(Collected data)

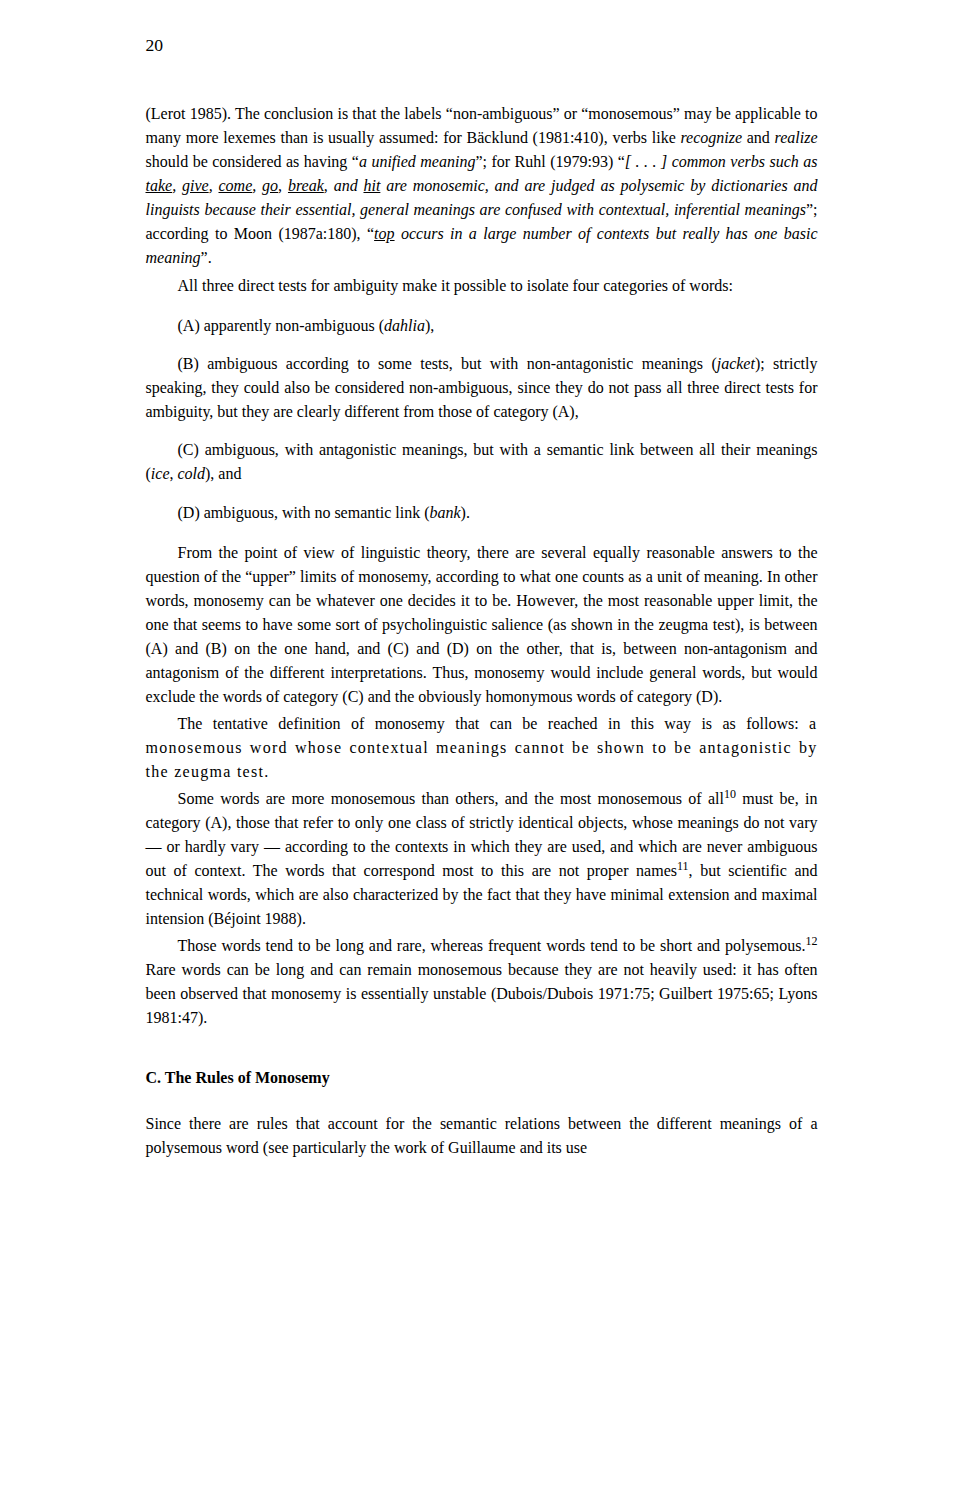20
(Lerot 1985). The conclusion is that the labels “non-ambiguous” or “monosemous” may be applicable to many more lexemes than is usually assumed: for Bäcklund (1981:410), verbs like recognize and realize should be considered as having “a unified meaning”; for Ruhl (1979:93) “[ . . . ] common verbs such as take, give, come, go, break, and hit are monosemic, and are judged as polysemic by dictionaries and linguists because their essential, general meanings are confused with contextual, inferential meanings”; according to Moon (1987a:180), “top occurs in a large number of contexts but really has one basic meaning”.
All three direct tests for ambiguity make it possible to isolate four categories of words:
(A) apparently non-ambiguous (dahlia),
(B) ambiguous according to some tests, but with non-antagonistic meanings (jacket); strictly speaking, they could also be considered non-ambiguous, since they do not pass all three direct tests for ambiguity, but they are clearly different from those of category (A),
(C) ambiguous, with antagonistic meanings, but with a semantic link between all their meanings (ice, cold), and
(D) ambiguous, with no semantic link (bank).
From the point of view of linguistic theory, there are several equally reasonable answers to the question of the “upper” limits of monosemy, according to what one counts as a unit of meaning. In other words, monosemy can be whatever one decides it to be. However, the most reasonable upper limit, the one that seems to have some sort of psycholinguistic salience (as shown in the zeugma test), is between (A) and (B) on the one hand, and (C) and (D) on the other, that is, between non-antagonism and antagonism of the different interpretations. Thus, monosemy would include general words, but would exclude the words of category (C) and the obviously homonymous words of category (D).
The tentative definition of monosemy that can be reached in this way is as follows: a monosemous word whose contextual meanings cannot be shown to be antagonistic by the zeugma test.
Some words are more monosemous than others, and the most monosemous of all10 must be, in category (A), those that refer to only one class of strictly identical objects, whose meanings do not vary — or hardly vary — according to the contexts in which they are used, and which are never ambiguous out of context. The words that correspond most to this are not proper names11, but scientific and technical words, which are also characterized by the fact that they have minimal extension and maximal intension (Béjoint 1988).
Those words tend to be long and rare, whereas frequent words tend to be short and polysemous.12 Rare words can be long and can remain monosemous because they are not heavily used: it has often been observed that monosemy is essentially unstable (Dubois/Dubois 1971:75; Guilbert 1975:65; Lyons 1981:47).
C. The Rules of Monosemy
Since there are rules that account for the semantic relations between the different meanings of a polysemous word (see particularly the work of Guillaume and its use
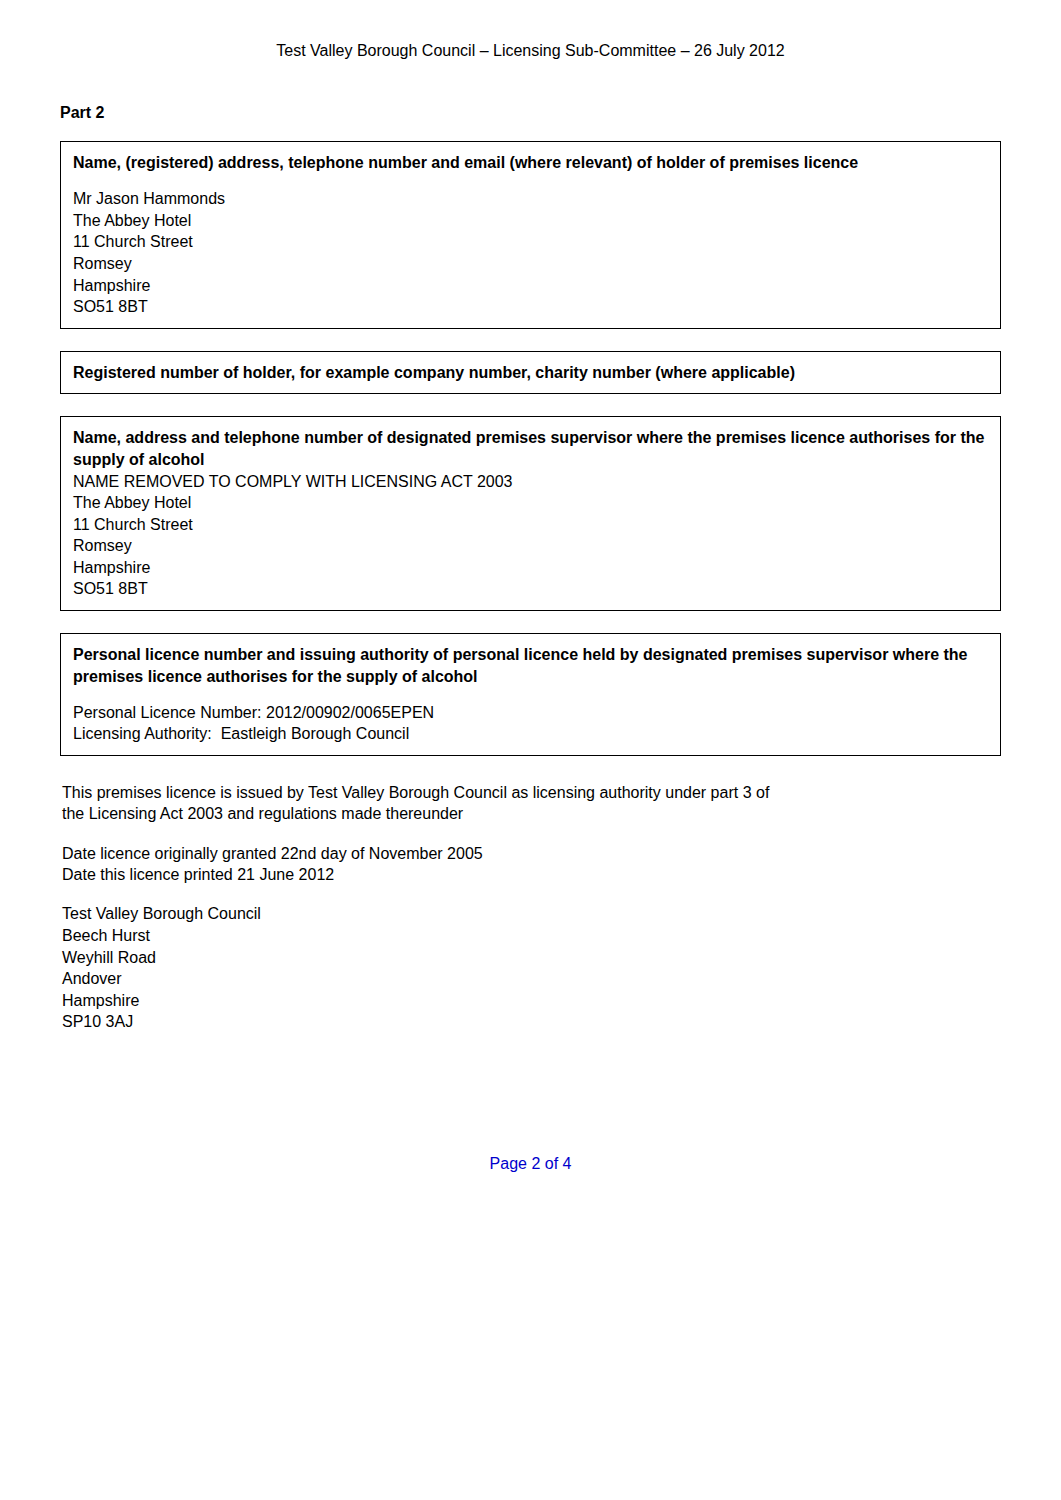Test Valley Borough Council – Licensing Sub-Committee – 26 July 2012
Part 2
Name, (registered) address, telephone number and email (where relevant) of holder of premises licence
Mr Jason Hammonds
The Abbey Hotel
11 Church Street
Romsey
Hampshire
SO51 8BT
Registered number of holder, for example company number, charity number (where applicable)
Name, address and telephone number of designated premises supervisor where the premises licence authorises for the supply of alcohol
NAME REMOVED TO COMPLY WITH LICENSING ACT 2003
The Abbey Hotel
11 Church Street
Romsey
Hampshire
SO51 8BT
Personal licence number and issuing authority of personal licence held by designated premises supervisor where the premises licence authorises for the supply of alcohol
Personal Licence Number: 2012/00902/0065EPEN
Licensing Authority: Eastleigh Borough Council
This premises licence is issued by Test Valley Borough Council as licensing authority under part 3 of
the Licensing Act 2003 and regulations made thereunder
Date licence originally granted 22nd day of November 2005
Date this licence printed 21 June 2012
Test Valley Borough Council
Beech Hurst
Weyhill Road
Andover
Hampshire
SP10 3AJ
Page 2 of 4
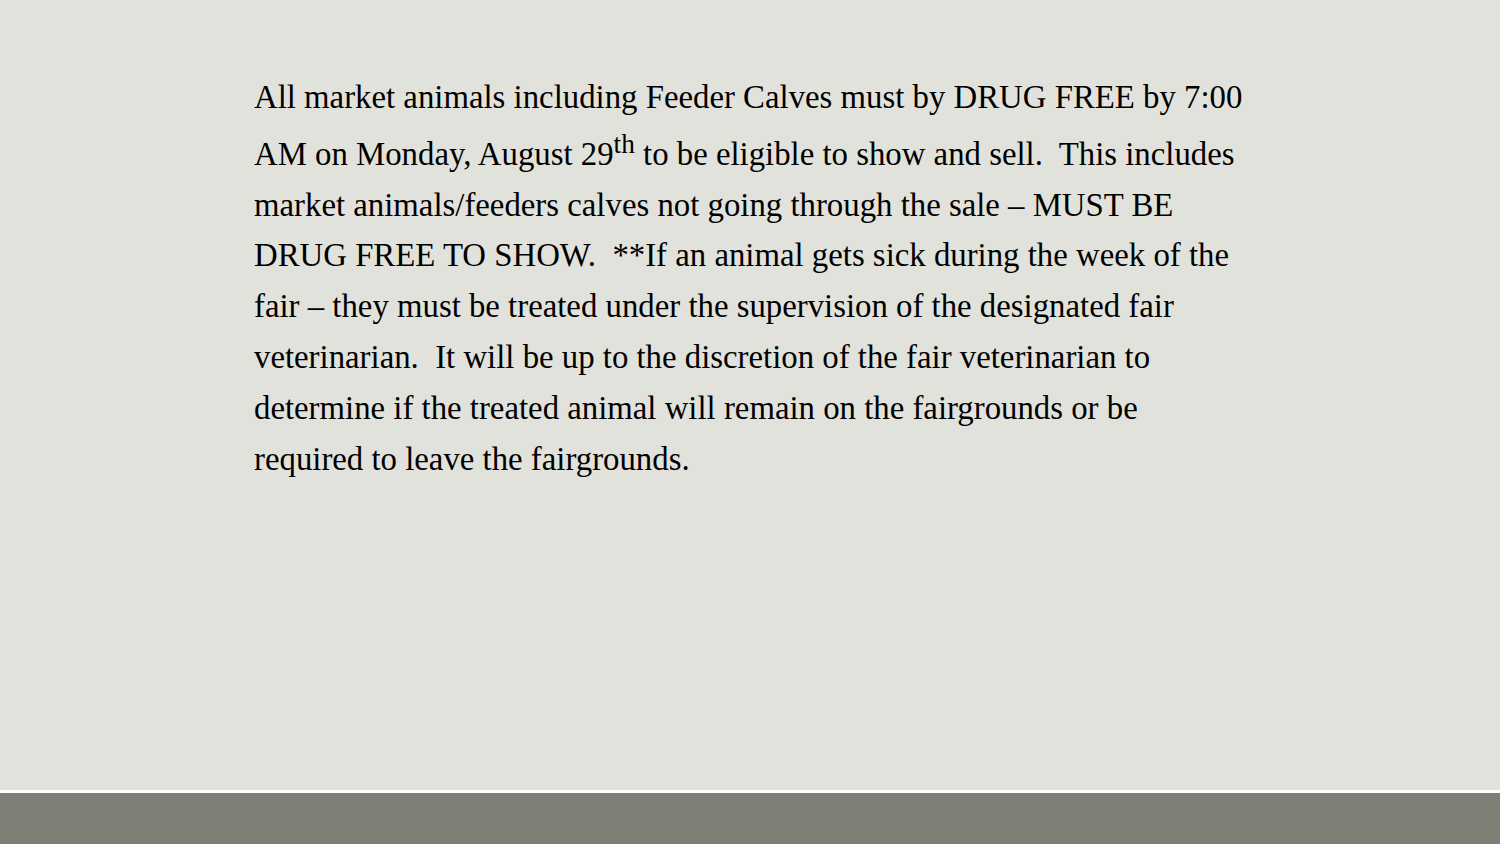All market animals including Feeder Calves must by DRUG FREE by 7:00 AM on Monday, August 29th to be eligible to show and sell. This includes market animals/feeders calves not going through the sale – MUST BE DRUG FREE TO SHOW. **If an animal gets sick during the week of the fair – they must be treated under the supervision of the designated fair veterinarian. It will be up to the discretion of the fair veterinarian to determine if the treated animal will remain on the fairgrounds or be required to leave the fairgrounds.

# Required work
For each line of the entries that contains the word "semantic", make a copy.

# Answer box
(C) ambiguous, with antagonistic meanings, but with a semantic link between all their meanings (ice, cold), and
(D) ambiguous, with no semantic link (bank).
Since there are rules that account for the semantic relations between the different meanings of a polysemous word (see particularly the work of Guillaume and its use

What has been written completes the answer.